> >So anyhow, yes, this is a big, icky problem.
We want to subclass things but have them still retain their old pre-modification
names, w/o changing the thing we are altering (only masking it.)
Right?
Here's an alternate approach:
What if, instead of adding an additional and confusing bag of tricks
pertaining to interrelation of related classes, we were able to set
up separate, discrete visibility regions -- sort of like the unix C<chroot>
command -- where packages could not interfere with each other.
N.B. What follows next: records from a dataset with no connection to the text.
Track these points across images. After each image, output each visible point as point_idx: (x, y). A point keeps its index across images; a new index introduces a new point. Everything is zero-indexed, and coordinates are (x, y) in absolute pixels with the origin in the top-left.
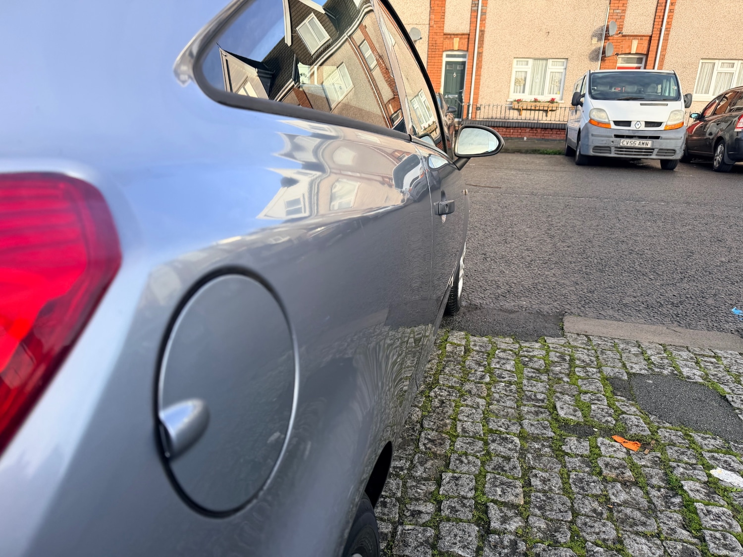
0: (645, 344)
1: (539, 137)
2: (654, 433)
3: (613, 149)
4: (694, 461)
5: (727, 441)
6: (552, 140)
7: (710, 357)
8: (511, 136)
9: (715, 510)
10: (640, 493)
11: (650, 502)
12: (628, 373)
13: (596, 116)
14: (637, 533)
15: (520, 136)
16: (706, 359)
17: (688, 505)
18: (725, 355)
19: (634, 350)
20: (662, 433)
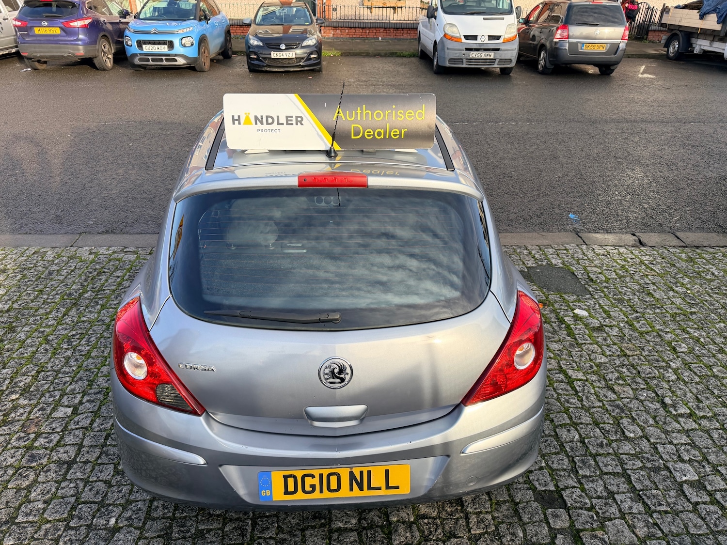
0: (529, 247)
1: (392, 37)
2: (547, 298)
3: (465, 61)
4: (566, 308)
5: (578, 296)
6: (403, 39)
7: (563, 250)
8: (368, 36)
9: (578, 327)
10: (549, 325)
11: (553, 328)
12: (527, 267)
13: (450, 31)
14: (552, 341)
15: (375, 37)
16: (561, 252)
17: (568, 327)
18: (570, 248)
19: (525, 252)
20: (551, 297)
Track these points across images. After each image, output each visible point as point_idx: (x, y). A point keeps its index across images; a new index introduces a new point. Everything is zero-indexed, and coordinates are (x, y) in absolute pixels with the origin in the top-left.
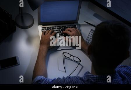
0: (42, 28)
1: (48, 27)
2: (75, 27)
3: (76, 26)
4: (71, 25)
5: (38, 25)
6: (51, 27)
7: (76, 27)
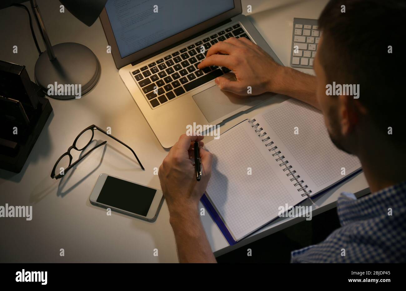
0: (134, 73)
1: (154, 64)
2: (239, 32)
3: (239, 25)
4: (223, 28)
5: (118, 69)
6: (162, 60)
7: (241, 29)
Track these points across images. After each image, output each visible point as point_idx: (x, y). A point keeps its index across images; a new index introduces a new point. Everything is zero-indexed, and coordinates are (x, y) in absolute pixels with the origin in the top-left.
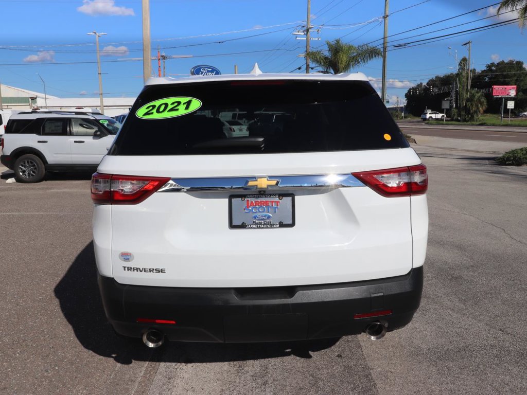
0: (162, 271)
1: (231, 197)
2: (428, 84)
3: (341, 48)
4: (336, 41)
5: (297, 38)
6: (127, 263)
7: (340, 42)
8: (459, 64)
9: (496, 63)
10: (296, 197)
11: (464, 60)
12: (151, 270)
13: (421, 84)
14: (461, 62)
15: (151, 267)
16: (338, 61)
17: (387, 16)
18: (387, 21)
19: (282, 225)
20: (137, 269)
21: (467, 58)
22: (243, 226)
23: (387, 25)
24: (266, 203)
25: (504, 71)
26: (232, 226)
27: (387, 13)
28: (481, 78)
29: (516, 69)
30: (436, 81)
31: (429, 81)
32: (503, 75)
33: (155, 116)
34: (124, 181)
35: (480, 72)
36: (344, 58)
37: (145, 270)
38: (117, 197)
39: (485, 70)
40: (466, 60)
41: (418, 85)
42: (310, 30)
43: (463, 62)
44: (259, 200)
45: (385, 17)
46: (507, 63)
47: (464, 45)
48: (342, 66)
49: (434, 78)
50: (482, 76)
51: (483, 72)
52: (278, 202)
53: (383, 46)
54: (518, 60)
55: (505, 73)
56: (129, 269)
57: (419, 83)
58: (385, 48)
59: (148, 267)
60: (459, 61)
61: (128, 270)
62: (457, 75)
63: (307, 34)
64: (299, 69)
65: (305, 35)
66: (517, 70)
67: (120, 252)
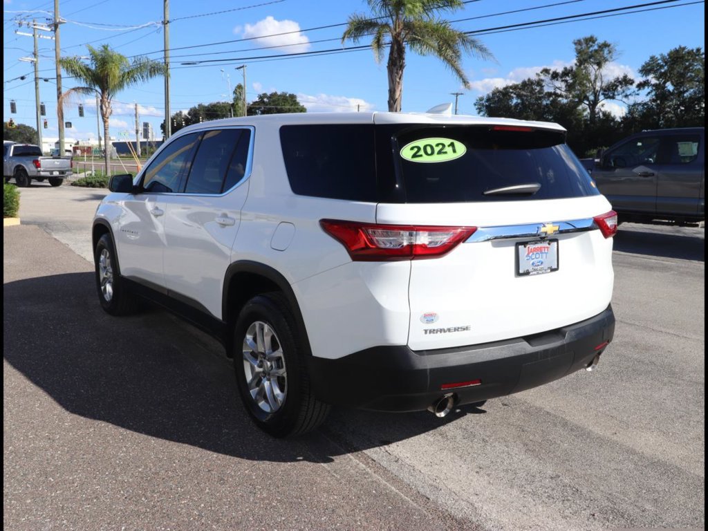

We would
be able to load the class to be modified (the "victim") into a space where
it will not know it is in a space -- and then we could alias all the method calls
to the victim, where they are supposed to go, to the victim, where it really is.
We would need a pragma to chroot our context to be under the current package,
a primitive to create a defaultish environment within the virtual space,
and a macro that exports all the functionality of a virtual package into the
current package.
Setting up the japanese forest, the example from 254.1, might then work like this:
{
chpackroot Frog; # this is a severely new keyword and subject to change
use Frog; # has no idea it is defining Frog::Frog
}; # close chpackrooted environment
package Frog;
sub speak { print "kerokero"; }
foreach (?????) { # go through all the methods defined in Frog::Frog
# I know there is a way to do this but do not know what it is
#next if $_ eq speak;
next if defined \&$_;
eval "sub $_ { return &Frog::Frog::$_ @_ }";
};
First we create a virtual environment to load the package into, then we
define the methods we wish to overload, then we define all the methods
to pass through the args -- No, this is not needed at all, we can use ISA
for that can't we!
package Frog;
@ISA = qw('VIRTUALZONE::Frog');
sub speak { print "kerokero"; }
which means that all that is required is a package root changer.
I wonder how hard that would be to implement.